* [Excerpted text]
You'll notice the only event worth celebrating was the first.

Baseball: I swore I would NEVER EVER go back to baseball. The bickering between the owners and player's union holds less logic to it than ASUO proceedings.

Then, in a panic the night before it occurred, I begged my father to tape Ripken's 2,131st consecutive game.

I read a coffee-table baseball book this summer in which the author proclaimed, "Football sells the team and the rivalry. Basketball sells the individual players. Hockey sells the violence and speed. Baseball sells the game and tradition. Baseball isn't measured in minutes, hours, quarters, innings or even games. Baseball is measured in decades." He likened the game over the last two seasons to seeing a great play put on at the local elementary school. Spectators suffered through it but thought back to the day they first saw it performed on Broadway.

Cal Ripken, Jr. is the Iron Man, the Work Horse, the Common Man's Hero. He hasn't missed a day of work since May 13, 1982. In 1982, I was 8 years old and missed about a week of school with the chicken pox. Only two other players are still active from when Ripken came into the league. Wade Boggs of the Yankees missed a few games in the Eighties when he sprained his back while putting on his cowboy boots. After one game this summer, I noticed Ripken came out of the tunnel wearing boat shoes.

* [Raw data]
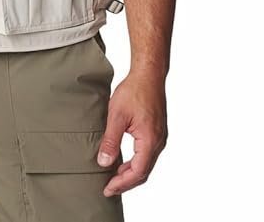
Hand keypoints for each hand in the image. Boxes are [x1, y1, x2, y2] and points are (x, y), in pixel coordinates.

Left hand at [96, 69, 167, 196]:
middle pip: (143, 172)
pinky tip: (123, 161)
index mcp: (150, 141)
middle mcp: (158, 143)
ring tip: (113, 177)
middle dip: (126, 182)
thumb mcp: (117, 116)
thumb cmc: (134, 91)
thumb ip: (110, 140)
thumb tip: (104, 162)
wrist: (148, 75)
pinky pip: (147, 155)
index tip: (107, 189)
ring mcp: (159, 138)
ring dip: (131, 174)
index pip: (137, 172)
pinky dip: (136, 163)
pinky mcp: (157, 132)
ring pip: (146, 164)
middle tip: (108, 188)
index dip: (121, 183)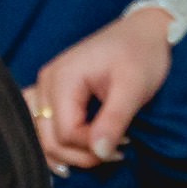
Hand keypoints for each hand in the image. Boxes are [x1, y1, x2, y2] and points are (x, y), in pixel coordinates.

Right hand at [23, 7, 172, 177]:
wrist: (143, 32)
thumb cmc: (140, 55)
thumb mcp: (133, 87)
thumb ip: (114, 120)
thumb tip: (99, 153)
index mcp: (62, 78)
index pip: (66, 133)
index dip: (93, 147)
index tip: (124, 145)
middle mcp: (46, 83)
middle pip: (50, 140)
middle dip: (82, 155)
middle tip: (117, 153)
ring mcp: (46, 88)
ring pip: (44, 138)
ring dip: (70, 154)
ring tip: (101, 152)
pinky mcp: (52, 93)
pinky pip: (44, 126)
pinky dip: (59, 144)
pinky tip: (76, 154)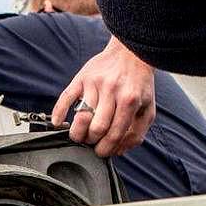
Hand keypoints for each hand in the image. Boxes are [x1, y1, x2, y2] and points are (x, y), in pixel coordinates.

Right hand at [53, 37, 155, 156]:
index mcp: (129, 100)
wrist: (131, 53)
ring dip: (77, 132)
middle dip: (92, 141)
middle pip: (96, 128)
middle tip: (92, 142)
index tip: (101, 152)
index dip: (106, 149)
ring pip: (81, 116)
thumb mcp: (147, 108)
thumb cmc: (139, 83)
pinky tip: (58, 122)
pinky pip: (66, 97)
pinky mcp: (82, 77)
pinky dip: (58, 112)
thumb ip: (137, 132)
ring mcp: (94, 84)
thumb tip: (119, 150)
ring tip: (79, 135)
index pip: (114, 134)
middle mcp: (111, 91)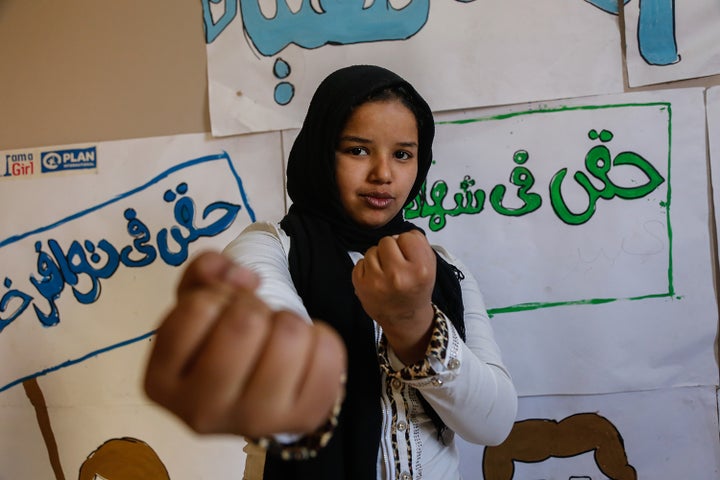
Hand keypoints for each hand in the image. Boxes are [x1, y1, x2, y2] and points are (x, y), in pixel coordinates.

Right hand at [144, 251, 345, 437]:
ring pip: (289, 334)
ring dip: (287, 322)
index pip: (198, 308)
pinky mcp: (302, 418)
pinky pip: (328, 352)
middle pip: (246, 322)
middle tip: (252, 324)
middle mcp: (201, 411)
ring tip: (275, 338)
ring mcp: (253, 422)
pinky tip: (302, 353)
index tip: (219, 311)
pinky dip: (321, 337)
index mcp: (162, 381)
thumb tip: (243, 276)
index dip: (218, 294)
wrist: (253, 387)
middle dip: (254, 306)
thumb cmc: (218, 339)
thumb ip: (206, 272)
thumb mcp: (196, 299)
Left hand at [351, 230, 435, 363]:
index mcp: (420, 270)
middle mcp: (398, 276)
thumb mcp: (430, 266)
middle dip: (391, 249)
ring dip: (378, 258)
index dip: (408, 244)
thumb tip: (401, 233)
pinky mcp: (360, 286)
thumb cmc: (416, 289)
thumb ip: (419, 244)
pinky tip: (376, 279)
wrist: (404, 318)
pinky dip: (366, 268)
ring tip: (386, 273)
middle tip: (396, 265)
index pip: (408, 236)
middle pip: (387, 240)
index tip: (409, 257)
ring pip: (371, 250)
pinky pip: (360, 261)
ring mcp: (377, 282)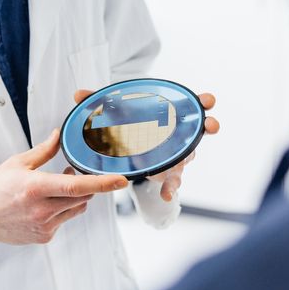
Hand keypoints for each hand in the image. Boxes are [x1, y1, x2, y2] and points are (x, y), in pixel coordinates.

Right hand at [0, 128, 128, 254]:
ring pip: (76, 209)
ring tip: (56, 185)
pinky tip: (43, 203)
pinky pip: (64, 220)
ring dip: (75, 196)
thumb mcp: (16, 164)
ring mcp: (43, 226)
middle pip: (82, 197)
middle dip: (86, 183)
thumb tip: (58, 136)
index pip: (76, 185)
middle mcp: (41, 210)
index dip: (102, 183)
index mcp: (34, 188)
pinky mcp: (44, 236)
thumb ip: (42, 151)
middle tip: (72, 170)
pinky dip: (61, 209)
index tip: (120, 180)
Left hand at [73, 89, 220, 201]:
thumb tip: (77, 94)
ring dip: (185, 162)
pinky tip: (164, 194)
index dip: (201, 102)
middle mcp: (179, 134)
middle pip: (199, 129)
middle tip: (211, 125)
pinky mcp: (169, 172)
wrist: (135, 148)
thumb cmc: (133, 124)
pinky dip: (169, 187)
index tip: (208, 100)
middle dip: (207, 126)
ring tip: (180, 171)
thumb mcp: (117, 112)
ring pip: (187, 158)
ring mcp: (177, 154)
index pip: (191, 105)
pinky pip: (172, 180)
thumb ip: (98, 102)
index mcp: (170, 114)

...

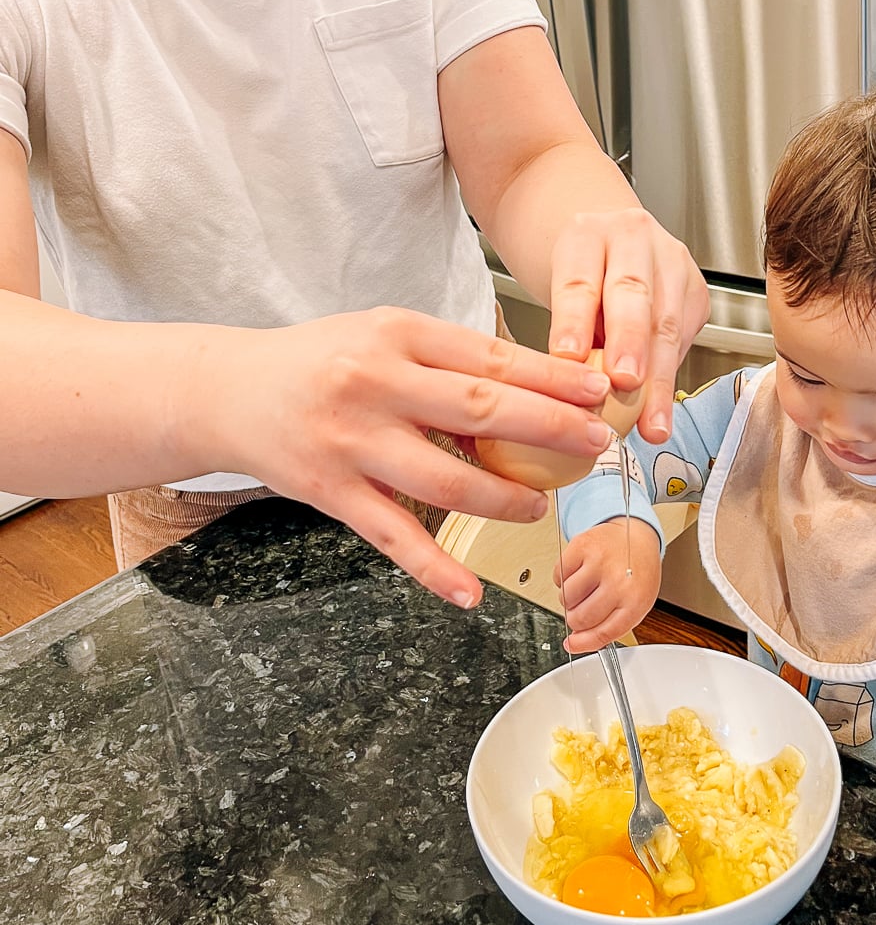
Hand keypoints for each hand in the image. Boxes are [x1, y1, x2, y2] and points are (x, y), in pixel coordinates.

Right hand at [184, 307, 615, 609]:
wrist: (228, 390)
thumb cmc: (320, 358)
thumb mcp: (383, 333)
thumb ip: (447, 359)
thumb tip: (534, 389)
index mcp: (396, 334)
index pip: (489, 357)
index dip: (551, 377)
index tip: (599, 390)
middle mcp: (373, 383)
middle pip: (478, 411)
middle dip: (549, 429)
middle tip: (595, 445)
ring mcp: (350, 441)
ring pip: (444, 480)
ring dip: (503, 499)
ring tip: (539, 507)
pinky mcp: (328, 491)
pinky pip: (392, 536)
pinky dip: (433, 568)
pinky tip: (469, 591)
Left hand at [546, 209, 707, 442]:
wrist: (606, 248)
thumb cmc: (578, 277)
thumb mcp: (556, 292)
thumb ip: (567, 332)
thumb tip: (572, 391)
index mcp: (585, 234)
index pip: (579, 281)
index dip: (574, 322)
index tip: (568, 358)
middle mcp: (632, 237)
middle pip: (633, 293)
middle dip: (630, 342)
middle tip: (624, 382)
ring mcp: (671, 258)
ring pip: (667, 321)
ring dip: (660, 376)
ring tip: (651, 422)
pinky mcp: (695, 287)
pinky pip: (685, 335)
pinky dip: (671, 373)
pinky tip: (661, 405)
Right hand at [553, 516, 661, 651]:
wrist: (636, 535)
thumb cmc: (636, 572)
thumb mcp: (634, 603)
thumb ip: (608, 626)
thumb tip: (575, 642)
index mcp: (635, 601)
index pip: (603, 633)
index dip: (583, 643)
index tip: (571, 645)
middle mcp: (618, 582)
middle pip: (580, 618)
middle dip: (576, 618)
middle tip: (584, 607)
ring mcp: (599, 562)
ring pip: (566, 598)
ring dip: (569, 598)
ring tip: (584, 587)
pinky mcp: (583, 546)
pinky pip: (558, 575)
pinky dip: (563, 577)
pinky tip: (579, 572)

* [Exercise requirements]
[A] According to the baseball column, since what date has Cal Ripken, Jr. not missed a day of work?
[B] Extend the baseball column on Cal Ripken, Jr. past its last sentence.

* [Results in order]
[A] May 13, 1982.

[B]
I watch players like Ripken of the Orioles, Jay Buhner of the Mariners who has more Runs Batted In (RBIs) than hits as of this writing, and Greg Maddux of the Braves working on his, like, 50th Cy Young Award and realize that slowly the stage is, once again, being taken over by the great ones. And if not, well, just repeat after me: Whip me, beat me, hurt me, just keep playing...

The Dead: Jerry's dead. Whoop-Dee-Do. Marijuana prices just went through the basement because people can't give it away. No one wants to get depressed by smoking out and reminding themselves of a year lost following a band like a family of gypsies.

Imagine all the thousands of people who have no meaning to their lives since the Hobbit-King is gone. What are these people going to do with themselves? "Tomorrow on Ricki Lake: Deadheads who had to find real jobs and discover bathing."

People always associate the Dead with a drug culture. My sister told me something profound about pot: "Old people are wise and will usually outsmart young people when they get the chance. The only thing young people have to protect themselves is energy and passion for something. Smoking pot makes you lethargic. Young people lose their passion and enthusiasm and then they're screwed." I always wonder why all my friends think she's smarter than I am.

Feminism: There are more branches of feminism than there are of Christianity. The main difference among them is different levels of orthodoxy, lots of scapegoats, and an assortment of goals, some of which are scary (insert gyno-fascist conspiracy theory here).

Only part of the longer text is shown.